Exploration Structure in LLM Agents for Multi-File Change Localization

Authors:

Akeela Darryl Fattha↗Kia Ying Chua↗Lingxiao Jiang↗Laura Wynter↗

arXiv:2606.11976v1 Announce Type: cross Abstract: Software engineering tools increasingly rely on LLM based agents to localize files to change to resolve a software issue. Most AI agents explore repositories linearly, that is, visiting one directory or file per step. We postulate that this is a structural mismatch for changes that span several subsystems. We compare linear sequential exploration against non-linear, domain-scoped parallel agentic exploration. Using SWE Bench Pro as initial benchmark, we focus on ansible as an exemplar. We construct an approach for persistent-session evaluation of GitHub issues anchored at a single base commit. We compare our non-linear domain-agent file traversal system against a base LLM without direct repository access, a single agent Recursive Language Model (RLM) baseline with a persistent Python REPL and an external CLI baseline using Codex 5.5 High. Domain scoped parallel agent spawning with a small Haiku-class model achieves the highest micro F1 among Haiku class models by a large margin.
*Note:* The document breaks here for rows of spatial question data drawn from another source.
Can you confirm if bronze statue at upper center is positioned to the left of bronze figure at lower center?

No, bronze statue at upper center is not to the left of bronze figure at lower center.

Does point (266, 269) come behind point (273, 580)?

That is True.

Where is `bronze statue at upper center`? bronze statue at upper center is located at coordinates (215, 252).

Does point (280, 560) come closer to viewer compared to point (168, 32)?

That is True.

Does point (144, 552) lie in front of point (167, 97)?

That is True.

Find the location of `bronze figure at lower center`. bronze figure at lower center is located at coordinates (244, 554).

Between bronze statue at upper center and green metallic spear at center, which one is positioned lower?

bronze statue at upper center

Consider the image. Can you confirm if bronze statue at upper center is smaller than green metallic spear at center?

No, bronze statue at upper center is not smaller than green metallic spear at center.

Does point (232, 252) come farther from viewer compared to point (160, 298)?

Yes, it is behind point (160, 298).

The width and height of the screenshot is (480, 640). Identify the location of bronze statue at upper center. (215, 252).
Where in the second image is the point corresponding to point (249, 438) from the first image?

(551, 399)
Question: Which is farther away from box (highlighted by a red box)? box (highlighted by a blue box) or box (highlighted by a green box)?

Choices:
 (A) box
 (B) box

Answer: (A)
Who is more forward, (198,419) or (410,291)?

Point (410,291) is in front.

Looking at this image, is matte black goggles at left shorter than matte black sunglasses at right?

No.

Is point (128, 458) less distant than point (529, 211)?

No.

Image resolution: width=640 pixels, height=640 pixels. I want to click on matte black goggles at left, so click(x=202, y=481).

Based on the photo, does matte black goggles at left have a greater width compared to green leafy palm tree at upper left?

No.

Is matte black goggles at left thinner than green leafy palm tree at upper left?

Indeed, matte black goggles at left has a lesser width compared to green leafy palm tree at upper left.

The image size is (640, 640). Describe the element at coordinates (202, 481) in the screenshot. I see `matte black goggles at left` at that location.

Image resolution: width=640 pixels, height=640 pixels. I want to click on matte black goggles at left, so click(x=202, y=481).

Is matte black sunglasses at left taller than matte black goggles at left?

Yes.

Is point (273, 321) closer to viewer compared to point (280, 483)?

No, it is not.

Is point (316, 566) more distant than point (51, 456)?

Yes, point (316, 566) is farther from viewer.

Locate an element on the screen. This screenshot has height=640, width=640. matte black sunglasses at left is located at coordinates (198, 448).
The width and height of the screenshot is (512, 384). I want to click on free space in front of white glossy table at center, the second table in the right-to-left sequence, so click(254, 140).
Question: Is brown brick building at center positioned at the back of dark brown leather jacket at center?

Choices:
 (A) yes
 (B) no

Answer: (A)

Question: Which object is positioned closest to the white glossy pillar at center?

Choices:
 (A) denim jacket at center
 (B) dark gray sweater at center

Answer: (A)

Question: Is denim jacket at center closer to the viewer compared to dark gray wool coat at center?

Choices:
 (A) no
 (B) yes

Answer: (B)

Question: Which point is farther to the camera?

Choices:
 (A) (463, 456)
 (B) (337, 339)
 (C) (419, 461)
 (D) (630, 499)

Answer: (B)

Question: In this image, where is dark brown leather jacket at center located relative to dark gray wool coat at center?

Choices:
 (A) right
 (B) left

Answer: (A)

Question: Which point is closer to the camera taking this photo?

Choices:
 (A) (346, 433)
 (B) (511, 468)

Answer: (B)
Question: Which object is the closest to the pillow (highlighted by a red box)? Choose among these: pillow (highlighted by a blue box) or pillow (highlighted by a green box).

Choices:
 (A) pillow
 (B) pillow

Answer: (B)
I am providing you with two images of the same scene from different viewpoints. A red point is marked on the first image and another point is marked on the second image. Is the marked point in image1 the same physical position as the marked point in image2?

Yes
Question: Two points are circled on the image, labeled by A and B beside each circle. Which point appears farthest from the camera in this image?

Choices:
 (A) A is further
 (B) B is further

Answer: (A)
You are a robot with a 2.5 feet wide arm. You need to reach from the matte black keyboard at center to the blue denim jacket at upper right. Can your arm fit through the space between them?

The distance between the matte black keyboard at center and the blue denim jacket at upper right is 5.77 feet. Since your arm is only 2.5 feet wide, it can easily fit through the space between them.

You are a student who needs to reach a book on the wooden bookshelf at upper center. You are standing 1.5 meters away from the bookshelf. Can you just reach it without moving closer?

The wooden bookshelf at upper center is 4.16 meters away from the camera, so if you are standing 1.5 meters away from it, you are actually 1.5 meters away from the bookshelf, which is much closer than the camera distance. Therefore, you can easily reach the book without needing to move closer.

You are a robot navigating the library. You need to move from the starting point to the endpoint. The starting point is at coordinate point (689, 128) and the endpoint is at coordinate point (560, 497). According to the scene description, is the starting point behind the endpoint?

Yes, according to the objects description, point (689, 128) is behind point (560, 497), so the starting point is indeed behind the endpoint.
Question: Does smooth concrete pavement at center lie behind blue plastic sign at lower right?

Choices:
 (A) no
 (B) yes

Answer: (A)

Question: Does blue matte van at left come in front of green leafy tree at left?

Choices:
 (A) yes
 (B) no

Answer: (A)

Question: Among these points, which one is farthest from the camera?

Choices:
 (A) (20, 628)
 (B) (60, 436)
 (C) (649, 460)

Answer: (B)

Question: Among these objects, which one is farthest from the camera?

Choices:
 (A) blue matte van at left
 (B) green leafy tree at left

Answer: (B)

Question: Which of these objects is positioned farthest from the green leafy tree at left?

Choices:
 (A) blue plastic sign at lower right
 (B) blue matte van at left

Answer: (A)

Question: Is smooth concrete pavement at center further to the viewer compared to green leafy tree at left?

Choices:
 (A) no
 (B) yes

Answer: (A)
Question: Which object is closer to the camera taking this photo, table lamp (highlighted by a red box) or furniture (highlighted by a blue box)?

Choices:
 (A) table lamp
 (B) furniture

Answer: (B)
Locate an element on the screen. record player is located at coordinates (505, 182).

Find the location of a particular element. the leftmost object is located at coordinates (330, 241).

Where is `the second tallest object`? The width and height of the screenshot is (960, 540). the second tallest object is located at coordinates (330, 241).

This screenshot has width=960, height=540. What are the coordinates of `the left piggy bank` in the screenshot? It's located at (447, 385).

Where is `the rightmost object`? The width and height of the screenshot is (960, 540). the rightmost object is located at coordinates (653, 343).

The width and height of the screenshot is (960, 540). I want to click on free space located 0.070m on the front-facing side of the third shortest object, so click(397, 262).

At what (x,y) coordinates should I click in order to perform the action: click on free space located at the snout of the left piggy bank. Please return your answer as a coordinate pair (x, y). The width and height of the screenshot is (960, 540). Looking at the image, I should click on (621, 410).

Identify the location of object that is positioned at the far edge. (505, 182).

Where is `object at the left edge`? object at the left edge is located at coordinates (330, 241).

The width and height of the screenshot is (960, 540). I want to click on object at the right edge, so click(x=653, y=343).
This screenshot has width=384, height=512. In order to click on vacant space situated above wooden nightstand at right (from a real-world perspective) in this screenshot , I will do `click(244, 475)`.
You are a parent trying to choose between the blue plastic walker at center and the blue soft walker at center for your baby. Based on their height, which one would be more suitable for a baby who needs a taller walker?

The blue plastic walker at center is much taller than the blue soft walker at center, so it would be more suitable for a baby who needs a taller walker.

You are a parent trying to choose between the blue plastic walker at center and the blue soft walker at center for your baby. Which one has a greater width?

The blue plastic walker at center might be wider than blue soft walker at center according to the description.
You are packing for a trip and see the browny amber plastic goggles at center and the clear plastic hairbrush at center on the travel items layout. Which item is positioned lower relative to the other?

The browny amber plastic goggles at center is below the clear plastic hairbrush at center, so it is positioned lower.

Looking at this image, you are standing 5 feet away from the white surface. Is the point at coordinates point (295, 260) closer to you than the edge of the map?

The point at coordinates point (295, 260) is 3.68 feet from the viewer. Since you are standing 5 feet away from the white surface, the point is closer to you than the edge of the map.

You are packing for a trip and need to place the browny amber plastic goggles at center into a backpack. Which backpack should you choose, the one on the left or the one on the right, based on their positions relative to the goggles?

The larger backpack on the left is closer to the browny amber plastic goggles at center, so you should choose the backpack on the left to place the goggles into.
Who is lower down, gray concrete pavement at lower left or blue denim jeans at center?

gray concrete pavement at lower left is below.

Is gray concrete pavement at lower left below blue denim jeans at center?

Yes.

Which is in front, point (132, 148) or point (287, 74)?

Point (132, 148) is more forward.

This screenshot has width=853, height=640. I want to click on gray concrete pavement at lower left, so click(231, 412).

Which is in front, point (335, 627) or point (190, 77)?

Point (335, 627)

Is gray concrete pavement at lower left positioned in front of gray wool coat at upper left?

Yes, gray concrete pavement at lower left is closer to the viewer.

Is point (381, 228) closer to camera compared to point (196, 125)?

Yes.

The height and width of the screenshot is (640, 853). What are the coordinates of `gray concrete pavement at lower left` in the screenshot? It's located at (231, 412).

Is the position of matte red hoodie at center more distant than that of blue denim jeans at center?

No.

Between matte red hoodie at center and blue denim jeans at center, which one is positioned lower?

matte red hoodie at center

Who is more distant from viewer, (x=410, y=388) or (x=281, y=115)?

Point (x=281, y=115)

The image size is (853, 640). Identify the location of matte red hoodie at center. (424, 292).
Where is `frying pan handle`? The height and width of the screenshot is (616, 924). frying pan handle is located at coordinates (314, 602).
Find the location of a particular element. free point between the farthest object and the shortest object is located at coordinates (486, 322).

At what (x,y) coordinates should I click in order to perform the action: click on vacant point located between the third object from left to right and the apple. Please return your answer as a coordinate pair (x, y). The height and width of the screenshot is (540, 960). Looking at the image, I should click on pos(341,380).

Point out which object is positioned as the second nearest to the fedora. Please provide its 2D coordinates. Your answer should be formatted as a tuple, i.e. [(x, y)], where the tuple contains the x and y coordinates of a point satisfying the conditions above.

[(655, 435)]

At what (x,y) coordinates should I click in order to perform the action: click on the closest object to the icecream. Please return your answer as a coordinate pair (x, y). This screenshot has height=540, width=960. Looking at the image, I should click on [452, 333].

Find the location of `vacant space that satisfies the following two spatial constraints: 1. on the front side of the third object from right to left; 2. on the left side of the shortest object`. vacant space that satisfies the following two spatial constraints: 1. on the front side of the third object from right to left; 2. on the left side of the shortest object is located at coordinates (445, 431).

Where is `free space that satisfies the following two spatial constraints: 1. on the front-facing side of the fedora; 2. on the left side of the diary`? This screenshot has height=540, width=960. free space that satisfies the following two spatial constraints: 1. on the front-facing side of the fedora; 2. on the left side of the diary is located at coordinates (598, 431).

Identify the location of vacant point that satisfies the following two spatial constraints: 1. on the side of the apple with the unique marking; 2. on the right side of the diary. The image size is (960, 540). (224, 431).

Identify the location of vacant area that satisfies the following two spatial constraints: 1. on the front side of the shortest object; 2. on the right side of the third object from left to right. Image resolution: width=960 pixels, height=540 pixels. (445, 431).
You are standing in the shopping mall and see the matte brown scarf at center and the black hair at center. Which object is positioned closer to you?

Domain-agents is the second highest behind only the much larger Codex 5.5 High on our own expanded benchmark including over more recent PRs from 2025 and 2026. On the original, curated, 2020 SWE-bench Pro benchmark, a larger Sonnet plain LLM baseline attains higher micro F1 by predicting few files, leading to higher precision, but at significantly lower all gold recall. We also present three additional findings. First, documentation evolution is a latent dependency unresolved by any approach. Second, naive file system access can degrade localization driven by test-file over prediction. Lastly, forced multi-agent consultation does not measurably help and raises token cost substantially.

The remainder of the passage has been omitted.